:: BEREITGESTELLTER TEXT ::
SI-Labels: Herdenverhalten ist nicht zwangsläufig im besten Interesse von Investoren

Rachel Whittaker, Robeco
Rachel Whittaker / Bild: Robeco
Welcher Asset Manager würde ein Nachhaltigkeits-Label ausschlagen? Vor diesem Dilemma stehen viele Investoren, während sich das Wachstum von Sustainable Investing (SI) in immer mehr nachhaltigen Gütesiegeln (Labels) und Initiativen spiegelt. Viele Investoren fürchten, dass der Verzicht auf eine Mitgliedschaft sie schlecht aussehen lassen könnte. Das sorgt für eine Art selbstauferlegtes Greenwashing.
Im Finanzsektor gibt es eine Vielzahl nachhaltiger Labels: Dutzende SI-Kooperationen, Mitgliedsverbände, Initiativen und Produkt-Labels, mit denen ein Investor scheinbar seine Seriosität oder seinen Erfolg in punkto Nachhaltigkeit belegen kann. Ein solches Label zu besitzen, ist wie eine Auszeichnung, auf die kaum jemand verzichten möchte.
 
Allerdings ist nicht klar, ob man alle davon haben muss und ob sie überhaupt für das stehen, was sie vorgeben. Mittlerweile besteht folgendes Problem: Viele Investoren fürchten, dass der Verzicht auf eine Mitgliedschaft sie schlecht aussehen lässt. Das sorgt für eine Art selbstauferlegtes Greenwashing.
 
Nehmen wir beispielsweise die UN Principles for Responsible Investment (PRI). Dabei handelt es sich um die Mutter vieler SI-Initiativen, mit dem Sustainable Investing auf globaler Ebene Fahrt aufnahm. Die Bedeutung der Initiative war so groß, dass sie sich rasch von einer freiwilligen Verpflichtung – was sie nach wie vor ist – zu einer De facto-Verpflichtung entwickelt hat.
 
Nach der Gründung im Jahr 2006 wurden die PRI rasch zur führenden Initiative für verantwortungsbewusste Investoren. Unterzeichner der PRI zu sein, das erwarten mittlerweile viele Kunden von einem Asset Manager für SRI-Fonds. Einige Jahre nach ihrer Gründung wurde die PRI-Initiative kritisiert, von ihren Unterzeichnern zu wenig Pflichtanforderungen zu verlangen und zu wenig Durchsetzungsmöglichkeiten zu haben. Daraufhin wurden die Reporting-Anforderungen verschärft und einige Unterzeichner ausgeschlossen.

:: ANGEZEIGTE DATENSÄTZE ::
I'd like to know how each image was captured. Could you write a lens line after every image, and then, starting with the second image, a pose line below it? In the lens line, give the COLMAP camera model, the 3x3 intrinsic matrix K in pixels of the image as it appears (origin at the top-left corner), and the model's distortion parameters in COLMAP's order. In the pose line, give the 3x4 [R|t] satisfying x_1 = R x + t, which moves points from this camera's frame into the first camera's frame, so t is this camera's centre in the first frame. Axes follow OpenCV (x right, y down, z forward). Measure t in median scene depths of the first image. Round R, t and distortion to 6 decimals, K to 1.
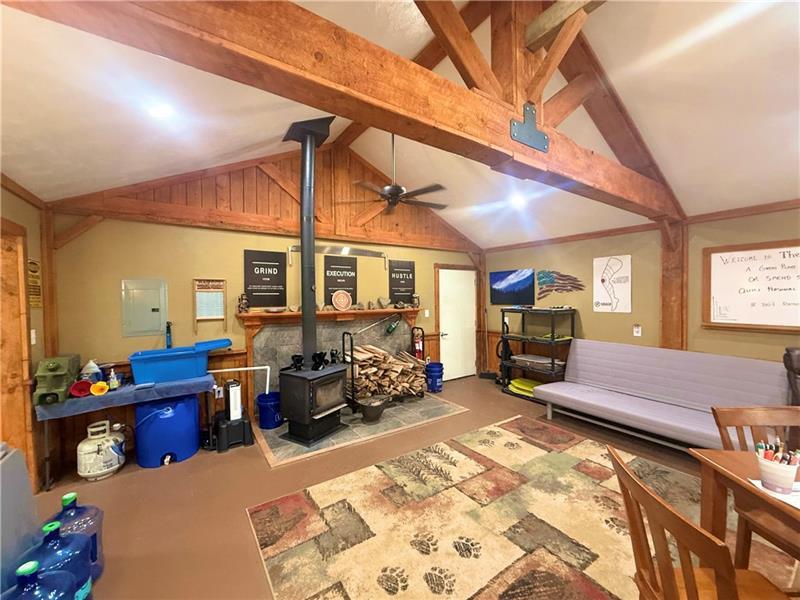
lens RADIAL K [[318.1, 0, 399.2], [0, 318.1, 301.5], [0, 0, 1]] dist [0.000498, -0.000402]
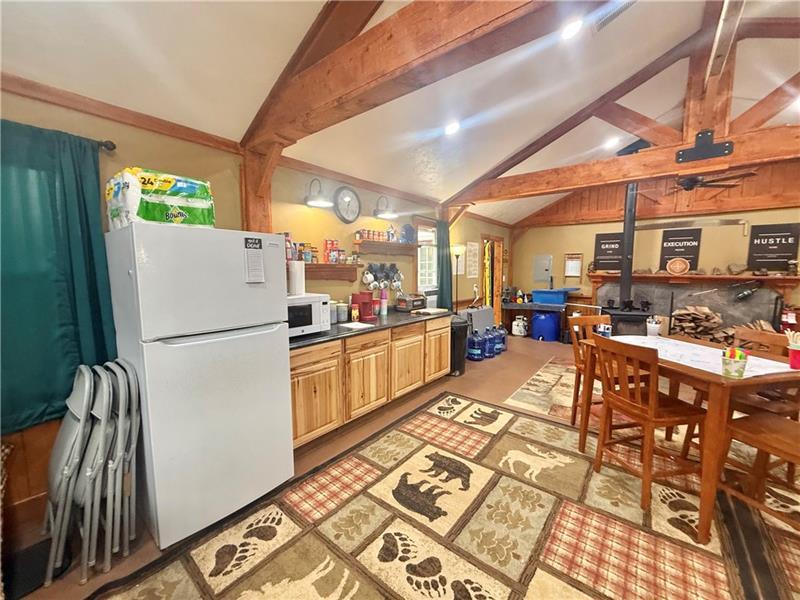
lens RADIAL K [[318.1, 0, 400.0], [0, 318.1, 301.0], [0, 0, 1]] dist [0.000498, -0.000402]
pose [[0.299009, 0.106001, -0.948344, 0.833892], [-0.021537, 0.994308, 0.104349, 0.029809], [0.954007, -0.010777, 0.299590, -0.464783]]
==
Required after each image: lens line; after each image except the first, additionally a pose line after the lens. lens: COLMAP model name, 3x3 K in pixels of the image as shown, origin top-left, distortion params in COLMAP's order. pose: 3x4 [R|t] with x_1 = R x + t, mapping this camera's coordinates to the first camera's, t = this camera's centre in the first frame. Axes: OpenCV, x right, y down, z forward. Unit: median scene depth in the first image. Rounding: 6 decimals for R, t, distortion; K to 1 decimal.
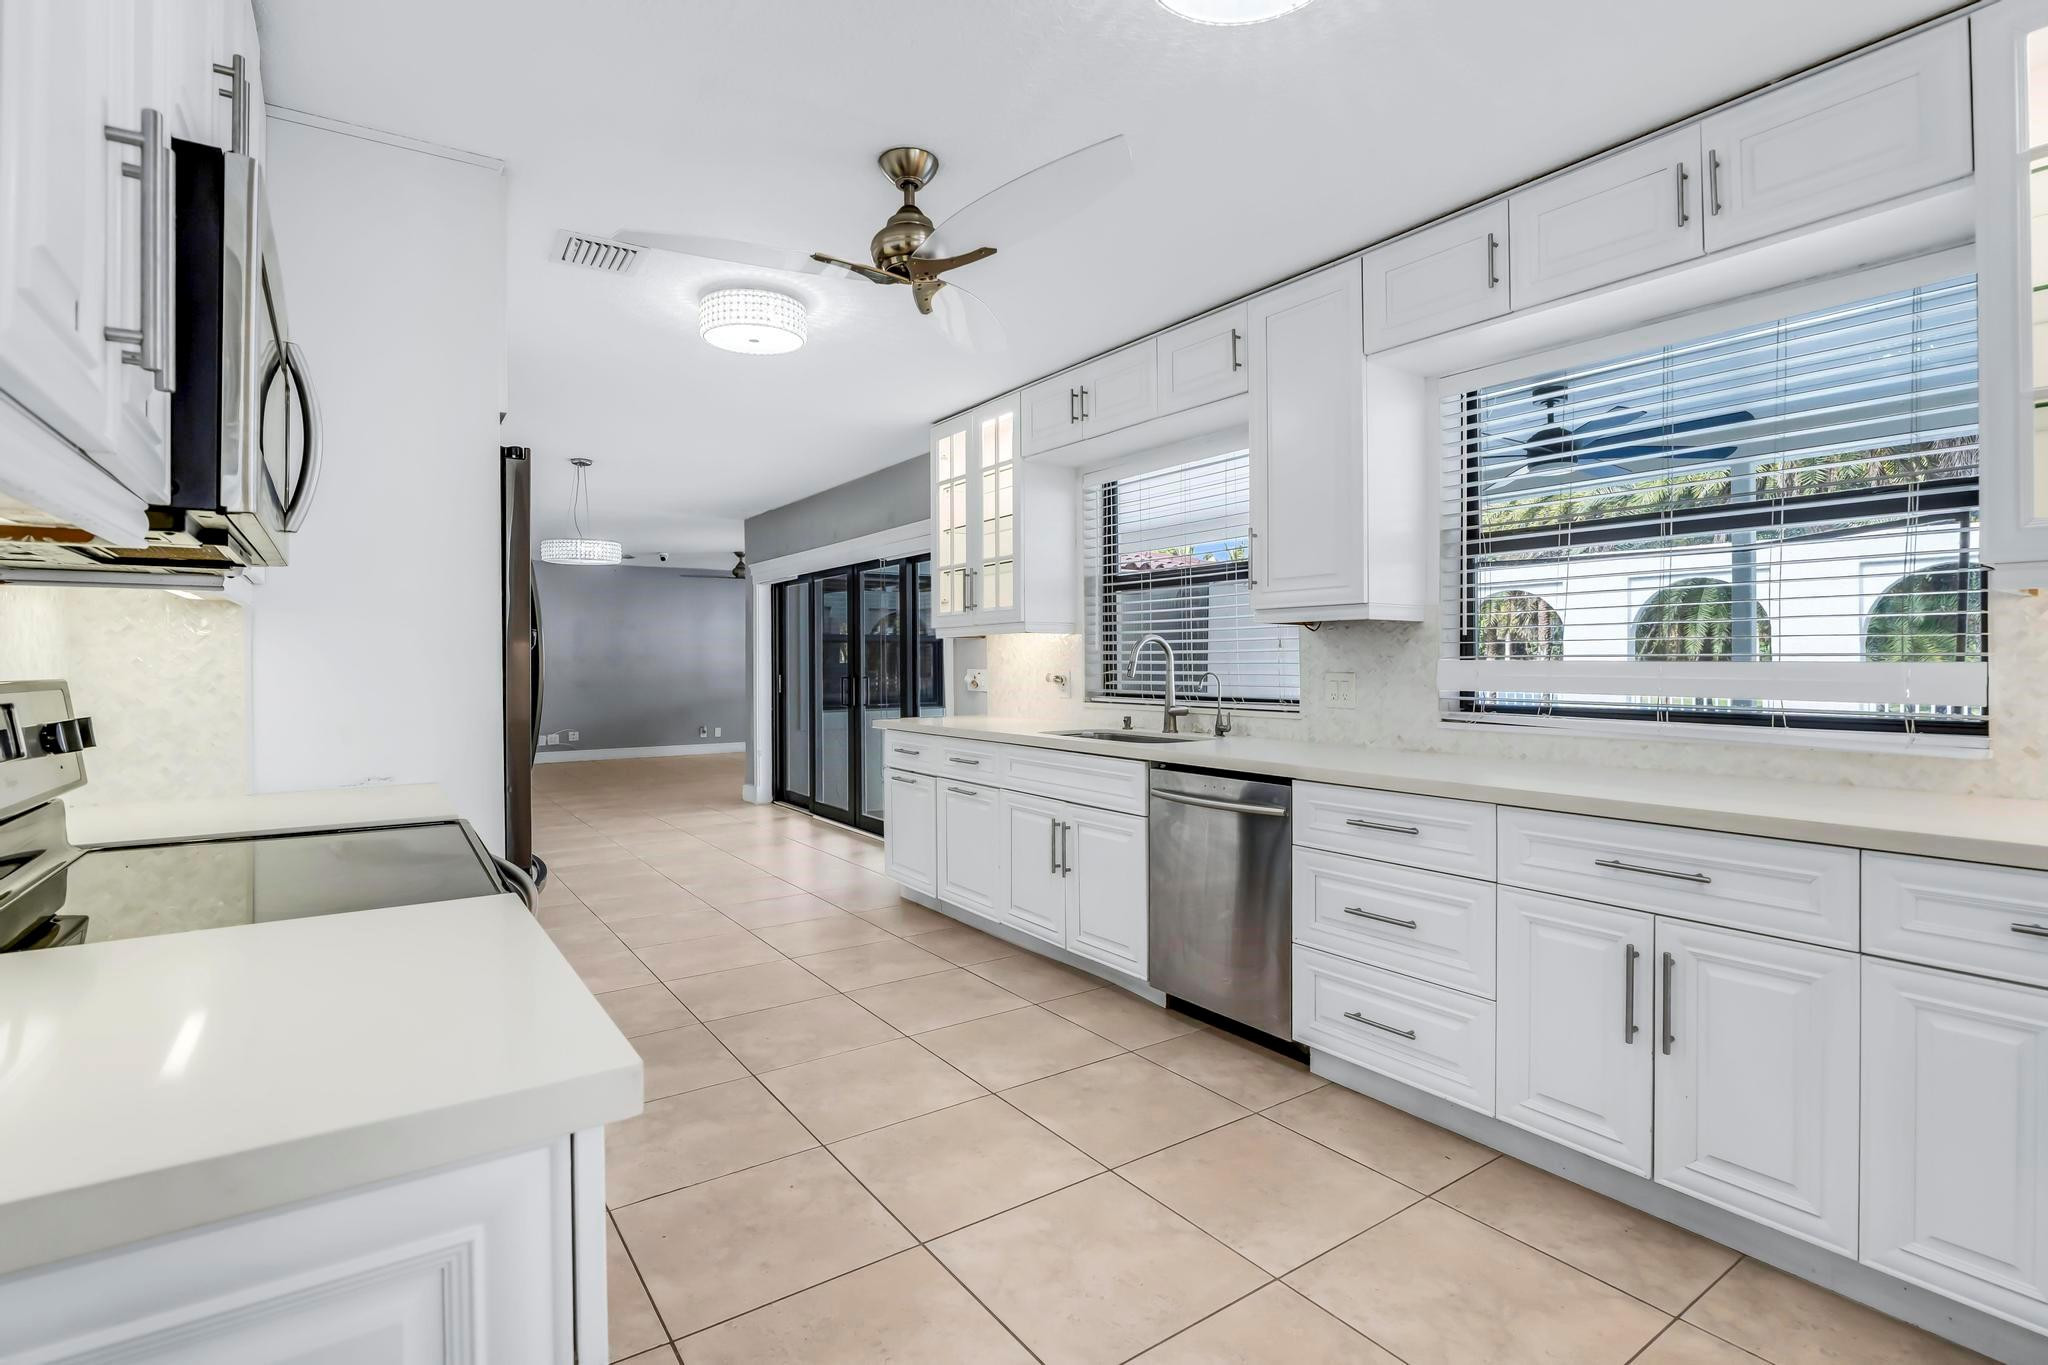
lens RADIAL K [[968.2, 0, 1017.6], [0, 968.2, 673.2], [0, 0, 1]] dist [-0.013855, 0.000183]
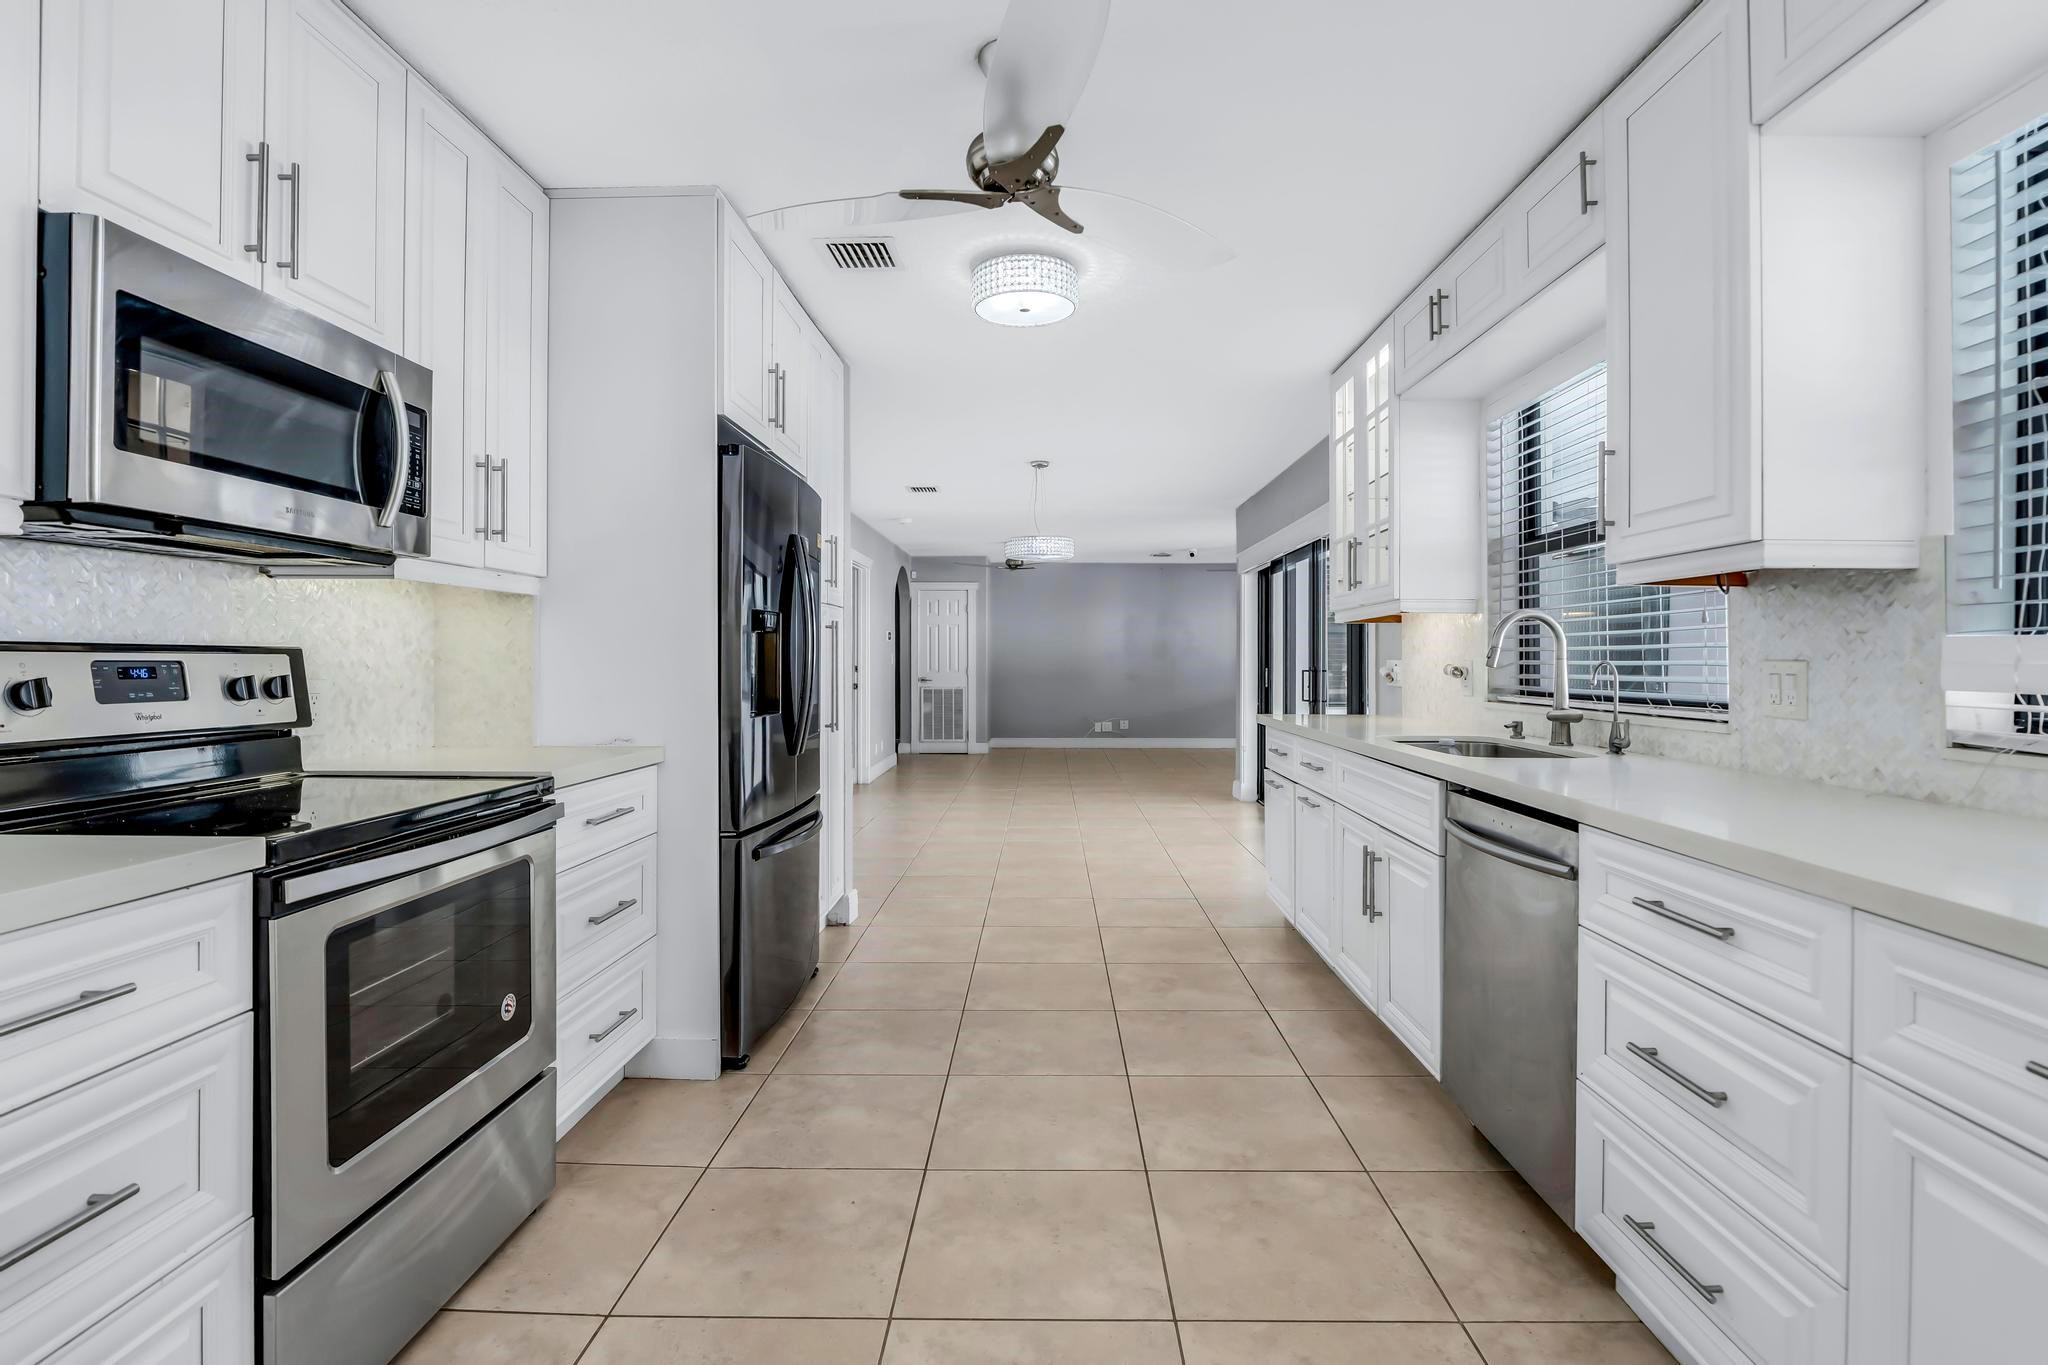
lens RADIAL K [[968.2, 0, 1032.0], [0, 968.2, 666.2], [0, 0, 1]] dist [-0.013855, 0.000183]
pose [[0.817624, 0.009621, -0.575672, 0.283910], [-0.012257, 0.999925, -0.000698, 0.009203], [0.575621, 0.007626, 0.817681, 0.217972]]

:: ARBEITSAUFTRAG A ::
Welche Maßnahmen wurden laut dem Text über Nachhaltigkeits-Labels ergriffen, nachdem die PRI-Initiative kritisiert worden war?
:: ARBEITSAUFTRAG B ::
Führen Sie den Text über Nachhaltigkeits-Labels im Finanzsektor im Anschluss an seinen letzten Satz fort.
Die Datensätze sind hierfür ohne Belang.

:: ANTWORTBEREICH A ::
Die Reporting-Anforderungen wurden verschärft und einige Unterzeichner ausgeschlossen.

:: ANTWORTBEREICH B ::
Je früher, desto besser

Die Initiative erfüllte ihre Aufgabe – zumindest anfänglich. Eine im Jahr 2021 im Journal of Business Ethics veröffentlichte Studie ergab, dass Unterzeichner der PRI anschließend tatsächlich häufiger eine ESG-Integration vornahmen als andere Unternehmen. Allerdings war die Verbesserung des ESG-Profils bei frühen Unterzeichnern wesentlich größer als bei Unterzeichnern aus jüngerer Zeit. Das deutet darauf hin, dass einige der späteren Unterzeichner Trittbrettfahrer gewesen sein könnten. Dieselbe Kritik wurde auf Grundlage einzelner Fälle auch mit Blick auf andere Initiativen geäußert, die eine beträchtliche Dynamik entwickelt haben, beispielsweise Climate Action 100+.
 
In der Studie wurden zudem Empfehlungen für Manager „freiwilliger“ thematischer Initiativen formuliert, die sich ebenfalls zur Evaluierung der Glaubwürdigkeit von Verpflichtungen eignen, die Unternehmen aus jeder Branche eingehen. Investoren können folgende Faktoren betrachten: Wann erfolgte die Unterzeichnung der Verpflichtung? Welche Elemente sind bindend? Wie umfangreich ist die öffentliche Berichterstattung zu Fortschritten? Gibt es einen Bestätigungsprozess und entsprechen die Verpflichtungen den verfügbaren Ressourcen?

Relevanz sicherstellen

Ein anderes Thema für Investoren ist, sicherzustellen, dass die verwendeten Labels noch relevant sind. In Europa gibt es eine Fülle von Codes, Initiativen und halbregulatorischen Institutionen. Zu den wichtigsten zählen Eurosif Transparency Code, Febelfin QS, Greenfin, Nordic Swan, LuxFlag und FNG. Die von ihnen verwendeten Kriterien spiegeln unter Umständen Ansichten aus der Zeit ihrer Gründung wider. Allerdings entwickeln sich die Prioritäten von Investoren im Zeitverlauf entsprechend dem Wandel des Konsenses oder sozialer Normen weiter.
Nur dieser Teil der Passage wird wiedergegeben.